Paris Hilton has repeatedly made her love of cryptocurrency known on social media, as has Floyd Mayweather. Leading up to the Mayweather, McGregor fight this summer, Mayweather, himself, was busy posting sponsored content on his social media accounts. Such posts largely consisted of the promotion of an Initial Coin Offering (“ICO”) – an unregulated means of crowdfunding via cryptocurrency that enables startups to bypass traditional financiers and raise money directly from anyone – for a startup called Hubii Network. Ads for the company, which describes itself as a “Blockchain-based Decentralised Content Marketplace,” appear on Mayweather’s Instagram, which boasts nearly 19 million followers.

The socialite/DJ and boxing champ are not alone in endorsing various ICOs. Actor Jamie Foxx has promoted the token sale of Cobinhood, a free cryptocurrency trading exchange, on Twitter this fall. He joins rapper The Game, DJ Khaled, Donald Glover, and Ashton Kutcher, among others, who have taken to posting such promotions in recent months. According to a recent report by The New York Times, thanks to such celebrity endorsements of token sales, often lead to ICOs that raise as much as hundreds of millions of dollars. 

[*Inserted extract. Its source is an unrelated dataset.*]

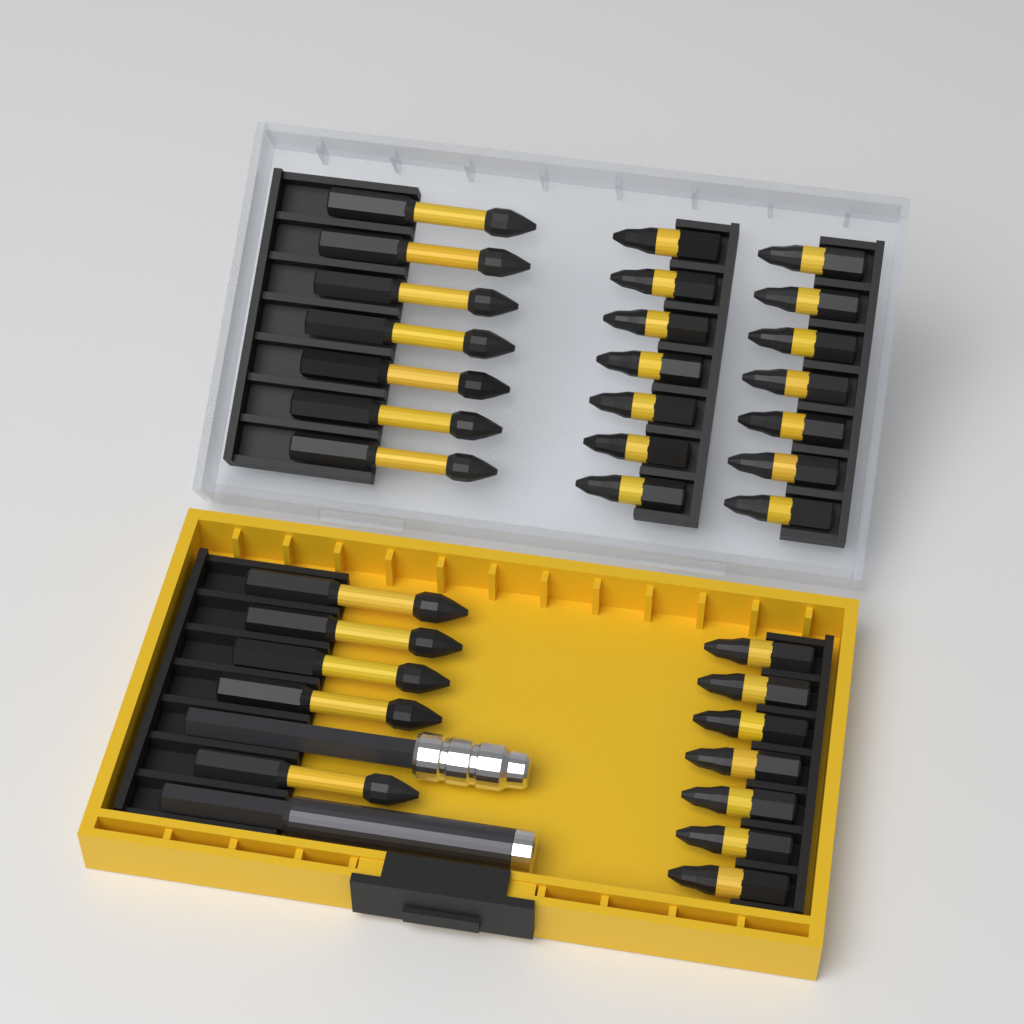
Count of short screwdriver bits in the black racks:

Given such increased activity within this sphere, the U.S. Securities and Exchange Commission (“SEC”) is stepping in. The government organization – which us tasked with enforcing federal securities laws, proposing securities rules, and regulating the securities industry, the nation’s stock and options exchanges, and other activities and organizations, including the electronic securities markets in the U.S. – stated on Wednesday that such promotions may run afoul of federal securities laws in the U.S., unless the promoting parties disclose how and how much they were paid to make the endorsement.

[Note: That goes above and beyond what the Federal Trade Commission (“FTC”) requires for sponsored posts. The FTC merely requires that material connections between an advertising party and influencer or celebrity be disclosed by way of language, such as #Ad or #Sponsored. It does not require them to disclose the terms of their deals.]

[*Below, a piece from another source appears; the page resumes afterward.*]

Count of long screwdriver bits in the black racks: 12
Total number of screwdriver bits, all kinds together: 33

The SEC said in a statement: “Celebrities and others are using social media networks to encourage the public to purchase stocks and other investments.  These endorsements may be unlawful if they do not disclose the nature, source, and amount of any compensation paid, directly or indirectly, by the company in exchange for the endorsement.”

The independent agency of the federal government further stated, “Any celebrity or other individual who promotes a virtual token or coin that is a security must disclose the nature, scope, and amount of compensation received in exchange for the promotion.  A failure to disclose this information is a violation of the anti-touting provisions of the federal securities laws.”

While such “celebrity endorsements may appear unbiased,” according to the SEC, they are more likely “part of a paid promotion.” The government entity warns, “Investment decisions should not be based solely on an endorsement by a promoter or other individual.  Celebrities who endorse an investment often do not have sufficient expertise to ensure that the investment is appropriate and in compliance with federal securities laws.”

This appears to be the beginning of what might turn out to be formal action on behalf of the SEC, which asserted on Wednesday that it “will continue to focus on these types of promotions to protect investors and to ensure compliance with the securities laws.”